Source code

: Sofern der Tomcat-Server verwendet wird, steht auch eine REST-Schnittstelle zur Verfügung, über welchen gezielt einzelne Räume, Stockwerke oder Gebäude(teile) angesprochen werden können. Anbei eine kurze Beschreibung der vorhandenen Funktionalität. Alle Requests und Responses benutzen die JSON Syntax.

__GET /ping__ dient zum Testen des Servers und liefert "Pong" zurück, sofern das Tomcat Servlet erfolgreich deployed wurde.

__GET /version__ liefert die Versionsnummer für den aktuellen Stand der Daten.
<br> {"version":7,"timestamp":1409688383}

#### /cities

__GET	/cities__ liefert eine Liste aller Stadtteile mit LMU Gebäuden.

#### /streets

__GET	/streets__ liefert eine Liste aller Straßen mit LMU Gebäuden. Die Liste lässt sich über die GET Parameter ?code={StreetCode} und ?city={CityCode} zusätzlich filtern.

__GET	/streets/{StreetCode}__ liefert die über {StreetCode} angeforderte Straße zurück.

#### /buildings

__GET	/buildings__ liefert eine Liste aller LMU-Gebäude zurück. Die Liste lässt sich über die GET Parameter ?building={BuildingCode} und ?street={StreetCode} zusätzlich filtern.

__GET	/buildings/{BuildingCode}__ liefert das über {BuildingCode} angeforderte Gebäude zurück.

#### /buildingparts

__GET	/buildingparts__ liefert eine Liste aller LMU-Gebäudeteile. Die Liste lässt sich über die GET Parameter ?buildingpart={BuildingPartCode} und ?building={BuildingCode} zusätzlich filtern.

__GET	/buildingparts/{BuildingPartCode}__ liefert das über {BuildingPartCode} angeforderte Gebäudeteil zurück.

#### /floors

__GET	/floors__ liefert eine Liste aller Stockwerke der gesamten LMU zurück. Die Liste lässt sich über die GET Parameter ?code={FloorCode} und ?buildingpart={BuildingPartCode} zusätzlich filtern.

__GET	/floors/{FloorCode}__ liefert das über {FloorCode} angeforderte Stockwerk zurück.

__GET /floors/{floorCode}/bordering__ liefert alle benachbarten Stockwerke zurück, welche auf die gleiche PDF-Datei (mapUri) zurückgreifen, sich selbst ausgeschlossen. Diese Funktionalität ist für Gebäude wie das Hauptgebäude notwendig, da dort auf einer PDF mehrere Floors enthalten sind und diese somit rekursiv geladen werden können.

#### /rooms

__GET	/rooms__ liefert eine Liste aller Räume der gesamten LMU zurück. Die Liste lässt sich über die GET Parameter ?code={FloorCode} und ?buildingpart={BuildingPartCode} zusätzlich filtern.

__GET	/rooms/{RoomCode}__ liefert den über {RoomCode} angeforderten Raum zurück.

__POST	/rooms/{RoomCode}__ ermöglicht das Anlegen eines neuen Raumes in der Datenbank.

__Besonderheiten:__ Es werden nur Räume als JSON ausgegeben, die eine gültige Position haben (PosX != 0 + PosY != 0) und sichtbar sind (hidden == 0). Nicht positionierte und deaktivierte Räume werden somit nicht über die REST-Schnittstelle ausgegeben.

════

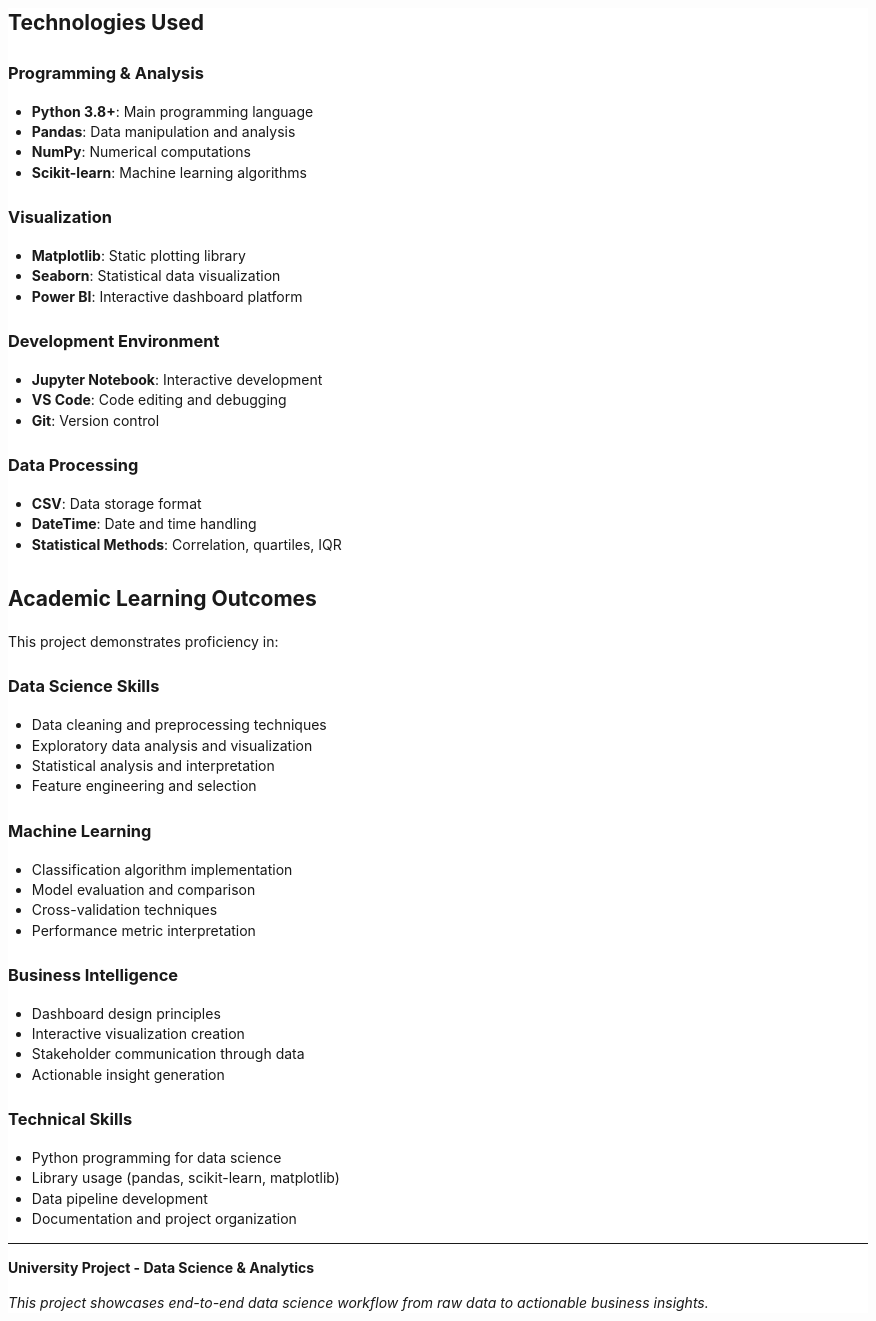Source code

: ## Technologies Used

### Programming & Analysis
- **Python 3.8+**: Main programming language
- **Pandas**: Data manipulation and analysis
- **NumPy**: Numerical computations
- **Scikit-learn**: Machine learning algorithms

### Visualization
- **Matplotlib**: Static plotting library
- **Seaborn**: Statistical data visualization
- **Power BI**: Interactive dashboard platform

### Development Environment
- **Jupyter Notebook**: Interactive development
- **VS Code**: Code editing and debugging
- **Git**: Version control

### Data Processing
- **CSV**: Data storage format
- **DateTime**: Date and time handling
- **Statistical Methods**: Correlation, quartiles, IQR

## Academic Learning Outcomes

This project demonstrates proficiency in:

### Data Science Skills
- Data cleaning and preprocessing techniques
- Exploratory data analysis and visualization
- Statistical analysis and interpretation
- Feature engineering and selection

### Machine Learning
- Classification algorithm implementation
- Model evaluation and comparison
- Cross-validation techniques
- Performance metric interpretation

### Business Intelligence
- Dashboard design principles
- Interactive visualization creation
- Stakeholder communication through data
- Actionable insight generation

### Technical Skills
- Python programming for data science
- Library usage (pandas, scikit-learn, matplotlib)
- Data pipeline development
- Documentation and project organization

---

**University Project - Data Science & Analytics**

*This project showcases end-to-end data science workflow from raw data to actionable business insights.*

════

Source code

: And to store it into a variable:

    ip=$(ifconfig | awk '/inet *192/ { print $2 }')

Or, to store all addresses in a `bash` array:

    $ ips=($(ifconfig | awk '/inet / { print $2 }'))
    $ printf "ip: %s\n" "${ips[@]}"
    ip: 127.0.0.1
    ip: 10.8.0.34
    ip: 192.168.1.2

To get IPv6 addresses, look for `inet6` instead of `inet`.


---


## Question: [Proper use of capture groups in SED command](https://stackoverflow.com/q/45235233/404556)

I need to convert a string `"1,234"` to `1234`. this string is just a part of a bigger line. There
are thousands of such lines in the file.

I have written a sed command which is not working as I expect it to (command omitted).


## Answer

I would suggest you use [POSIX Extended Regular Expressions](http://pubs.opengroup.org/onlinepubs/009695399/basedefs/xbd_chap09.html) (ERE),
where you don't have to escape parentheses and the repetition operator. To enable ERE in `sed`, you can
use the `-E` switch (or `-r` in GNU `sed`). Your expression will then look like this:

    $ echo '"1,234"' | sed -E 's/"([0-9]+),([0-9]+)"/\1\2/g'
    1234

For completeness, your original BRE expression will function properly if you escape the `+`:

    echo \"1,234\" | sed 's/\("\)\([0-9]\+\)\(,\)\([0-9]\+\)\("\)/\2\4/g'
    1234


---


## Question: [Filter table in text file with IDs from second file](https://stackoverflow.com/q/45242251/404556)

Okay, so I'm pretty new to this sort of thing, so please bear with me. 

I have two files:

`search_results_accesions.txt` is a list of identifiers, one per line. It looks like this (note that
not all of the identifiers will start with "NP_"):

════

**WORK REQUIRED**
Among the records above, repeat exactly the line with "- Dashboard design principles", the line with "actionable business insights.*", and every line in between, and only those.

**TASK RESULT**
- Dashboard design principles
- Interactive visualization creation
- Stakeholder communication through data
- Actionable insight generation

### Technical Skills
- Python programming for data science
- Library usage (pandas, scikit-learn, matplotlib)
- Data pipeline development
- Documentation and project organization

---

**University Project - Data Science & Analytics**

*This project showcases end-to-end data science workflow from raw data to actionable business insights.*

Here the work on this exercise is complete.